Wayback Machine

From Fanlore
Jump to navigation Jump to search
Website
Name: The Internet Archive Wayback Machine
Owner/Maintainer:
Dates: 1996-present
Type: storage
Fandom: The Internet
URL: http://www.archive.org (stable), http://web.archive.org/ (beta)
Click here for related articles on Fanlore.

The Wayback Machine is a service created by the Internet Archive that stores and provides access to old versions of websites.[1] It aims to preserve as much of the World Wide Web as possible.

While the Wayback Machine isn't a fannish site per se, it's often the last resort for finding fanfic and fan sites that have vanished from the internet, whether because of unrecoverable crashes, personal choice on a fan's part, abandoned sites, or a host company going belly-up or otherwise deciding to shut down sites -- such as AOL closing down AOL Hometown, and Yahoo/Geocities deciding to stop hosting personal sites.

The Wayback Machine receives its data from Alexa Internet, which repeatedly spiders the web to cache copies of sites. The Wayback Machine can provide not just a single copy of a given site, but often a years-long history.[1] It operates under the Oakland Archive policy that allows site indexing with an 'opt-out' policy (either via a "no index' file stored on the website or via a written request after indexing from the site owner). Other countries, such as the UK, do not allow site indexing without express written consent (an "opt-in" policy) and as a result some estimate that only 1% of digital history and creations will be preserved.[2]

As of April 20, 2009, the Wayback Machine stored approximately 4.5 Petabytes (4.5 million gigabytes) of archived web data, including huge swathes of online fandom.[3]

The site is named after the "Waybac Machine" from The Rocky and Bullwinkle Show cartoons of the 1960s (which in turn was a play on the Univac computer).

Starting in late 2010, the site began beta testing an updated version of the WayBack Machine. Among one of the new features is the ability to navigate to a website while within the WayBack machine and, if the site is still online create a single page snapshot of the page that will eventually be stored in the archives. It offers a user driven method of archiving that is not dependent on random site crawling. However, since only a single page is archived, not the entire website, the WayBack Machine will continue to rely on Alexa for the bulk of its raw data.

Limitations

Although the Wayback Machine is invaluable, it is not infallible. Anyone wanting to use it should note the following:

  • Internet Archive policies respect "no robots" instructions on robots.txt documents.

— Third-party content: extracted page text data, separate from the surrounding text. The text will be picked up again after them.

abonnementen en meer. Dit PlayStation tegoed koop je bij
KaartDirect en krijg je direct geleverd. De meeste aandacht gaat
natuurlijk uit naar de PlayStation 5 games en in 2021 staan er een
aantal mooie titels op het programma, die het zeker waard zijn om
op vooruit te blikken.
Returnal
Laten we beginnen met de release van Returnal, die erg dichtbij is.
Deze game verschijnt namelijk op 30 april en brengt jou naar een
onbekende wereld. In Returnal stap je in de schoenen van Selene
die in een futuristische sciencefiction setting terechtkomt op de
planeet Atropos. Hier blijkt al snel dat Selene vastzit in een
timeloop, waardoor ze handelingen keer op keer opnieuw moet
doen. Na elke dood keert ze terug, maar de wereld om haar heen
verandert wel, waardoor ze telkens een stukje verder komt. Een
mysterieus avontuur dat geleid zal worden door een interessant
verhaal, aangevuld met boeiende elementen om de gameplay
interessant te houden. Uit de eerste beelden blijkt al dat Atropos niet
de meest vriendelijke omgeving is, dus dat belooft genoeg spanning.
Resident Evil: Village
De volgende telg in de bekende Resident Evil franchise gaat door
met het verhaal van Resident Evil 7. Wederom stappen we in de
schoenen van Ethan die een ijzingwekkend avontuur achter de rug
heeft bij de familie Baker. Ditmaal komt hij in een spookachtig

If a site owner includes such a command, the Internet Archive will either not record the site or not let you see it.
  • The Internet Archive was founded in 1996.
    • Sites that disappeared prior to 1996 will obviously not be included.
    • Since their bots track sites through links, and originally worked outward from links known to the founders, many sites that disappeared shortly after the founding of the Internet Archive were also never included.
  • The bots cannot record a file unless they find it.
    • Sites that have never been linked to will never be recorded (at least, not unless the owner specifically puts in a request, which is now possible); and sites rarely linked to may also never be recorded.
    • Pages/graphics may not have been recorded if there was a typo on a link.
    • In most cases, the bots record from the main directory through the links off the index page. If the site owner has left a dummy index page in situ and linked off a table of contents page with another name (e.g. "home.html"), then the internal pages may not be recorded.
    • Subsections of a site that were not linked into the index page may not have been recorded (though they may be, if they were tracked through an outside link from another website).
  • Because of size limitations, the bots have always not recorded large files. What constitutes a "large" file has changed with time: for sites recorded in the early years of the Archive, size constraints were stricter than they are today. However, you will often find that the following have not been recorded:
  • In some cases, the bots do a shallow scan of the net that picks up the pages and graphics in the main directory, but not in subdirectories (or not in sub-subdirectories). As a result, files that have been organized into folders such as "graphics/" or "fanfic/" are not always recorded.

References

  1. ^ a b Internet Archive Frequently Asked Questions (accessed 9 June 2010)
  2. ^ For more about the looming 'digital black hole' see 'A Real Copyright Problem In The UK: The Difficulty Of Archiving Important Websites' on techdirt.com, dated March 8, 2010 and 'Archiving Britain's web: The legal nightmare explored' on wired.co.uk dated March 5, 2010.
  3. ^ Wayback Machine comes to life in new home, posted April 20, 2009. Accessed May 29, 2009.